Во всех подобных бреднях поражает один момент. Почему многие думают, что Цой должен был умереть какой-то странной смертью, непременно с кровавым убийством и тому подобными вещами? Почему верят алкоголику-санитару из морга больницы имени Мечникова, по пьянке утверждавшему, что он сам лично видел огнестрельное ранение на теле Виктора, и почему не верят в то, что Цой действительно не справился с управлением автомобилем? Зачем строят безумные версии, наподобие тех, что выстроил Герман Ломов, фантазируют на тему его смерти (или его последующей жизни), слепо (или упрямо) «роют землю» в поисках несуществующих убийц, как «технический эксперт» Юрий Антипов, каких-либо фактов, подтверждающих, хотя бы косвенно, все эти бредовые придумки? И все это вместо того, чтобы поражаться, как он точно угадал про «солнечный день в ослепительных снах» и «кукушку»… Они не видят мистику там, где она реально есть. Но почему?
Ведь что именно странно – так это не его гибель или ее обстоятельства, а причудливое появление темы смерти в его жизни. Жизни молодого, физически здорового человека. Некоторые увидели в этом какой-то высший смысл, ведь смерть наступила на пике славы – словно невидимый режиссер организовал все точно по тексту его песен. Его смерть кажется многим загадочной еще и потому, что они просто отказываются верить, что личность такого масштаба погибла в нелепой автомобильной аварии. Цой, по их мнению, заслужил более красивой судьбы, чем банальное ДТП. Но на самом деле ведь вовсе не важно, отчего погиб, важно, для чего родился, и ни пришельцы, ни КГБ в любом случае не имеют к этому никакого отношения.

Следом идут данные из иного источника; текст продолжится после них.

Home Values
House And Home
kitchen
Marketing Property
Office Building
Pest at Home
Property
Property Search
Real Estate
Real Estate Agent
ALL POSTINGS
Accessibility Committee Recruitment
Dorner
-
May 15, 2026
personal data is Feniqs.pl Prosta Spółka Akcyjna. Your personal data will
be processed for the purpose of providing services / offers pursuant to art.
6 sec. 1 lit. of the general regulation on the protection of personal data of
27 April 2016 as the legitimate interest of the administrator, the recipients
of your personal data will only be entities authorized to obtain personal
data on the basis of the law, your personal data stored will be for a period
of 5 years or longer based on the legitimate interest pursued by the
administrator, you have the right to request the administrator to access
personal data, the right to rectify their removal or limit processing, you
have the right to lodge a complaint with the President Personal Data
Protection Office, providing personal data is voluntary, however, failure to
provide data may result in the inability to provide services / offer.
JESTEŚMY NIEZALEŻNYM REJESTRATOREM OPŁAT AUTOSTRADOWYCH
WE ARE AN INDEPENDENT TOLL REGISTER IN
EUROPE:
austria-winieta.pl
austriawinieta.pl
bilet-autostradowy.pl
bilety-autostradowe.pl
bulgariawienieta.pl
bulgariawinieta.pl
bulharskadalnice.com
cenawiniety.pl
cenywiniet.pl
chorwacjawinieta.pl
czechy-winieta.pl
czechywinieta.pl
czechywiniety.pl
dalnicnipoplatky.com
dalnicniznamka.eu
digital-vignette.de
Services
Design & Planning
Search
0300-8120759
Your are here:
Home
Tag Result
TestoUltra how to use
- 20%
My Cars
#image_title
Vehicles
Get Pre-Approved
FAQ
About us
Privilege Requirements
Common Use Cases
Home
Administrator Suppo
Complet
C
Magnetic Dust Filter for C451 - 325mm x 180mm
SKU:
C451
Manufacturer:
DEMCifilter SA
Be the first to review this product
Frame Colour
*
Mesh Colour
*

Правда, обстоятельства смерти Виктора интересуют всех и потому, что никто до сих пор не знает всех фактов до конца. Никто не видел ни самой аварии, ни документов, ни даже машины. Ни целой, ни разбитой впоследствии… К тому же люди, не знавшие Виктора лично, интерпретируют содержание его песен и мрачный «черный» имидж позднего «КИНО» как депрессию.
«”Мне нельзя больше ждать, я могу умереть…“ – спел как-то он в одной из своих песен, задолго до того, как его темно-синий пролетарский ”Москвич“ врезался в рейсовый “Икарус” на рижском шоссе… – писал Алексей Поликовский в 1997 году. – В другой песне он перебирает виды смерти – авиакатастрофа, война, эпидемия, но до той, которая ему предстояла, он так и не добирается. И тяжелым рефреном поет он слова, как будто хочет переубедить себя и заговорить судьбу: ”следи за собой… будь осторожен…“ И таких примеров в текстах Цоя много.
Но в отличие от Башлачёва, срывавшего голос на концертах и кончившего жизнь прыжком из окна, в отличие от Науменко, живущего с полным пренебрежением к своей персоне в рок-н-ролльно-алкогольном тумане, Цой смерти не искал, любил жизнь и верил в завтрашний день. По выражению Марьяны Цой, ”ходил по жизни на мягких кошачьих лапах“». К тому же Цой далеко не первый, кто в своем творчестве касается темы смерти. Но приведенные выше слова совсем не из песни о смерти – это ирония на тему страданий молодого парня, терзающегося невозможностью встречи с любимой.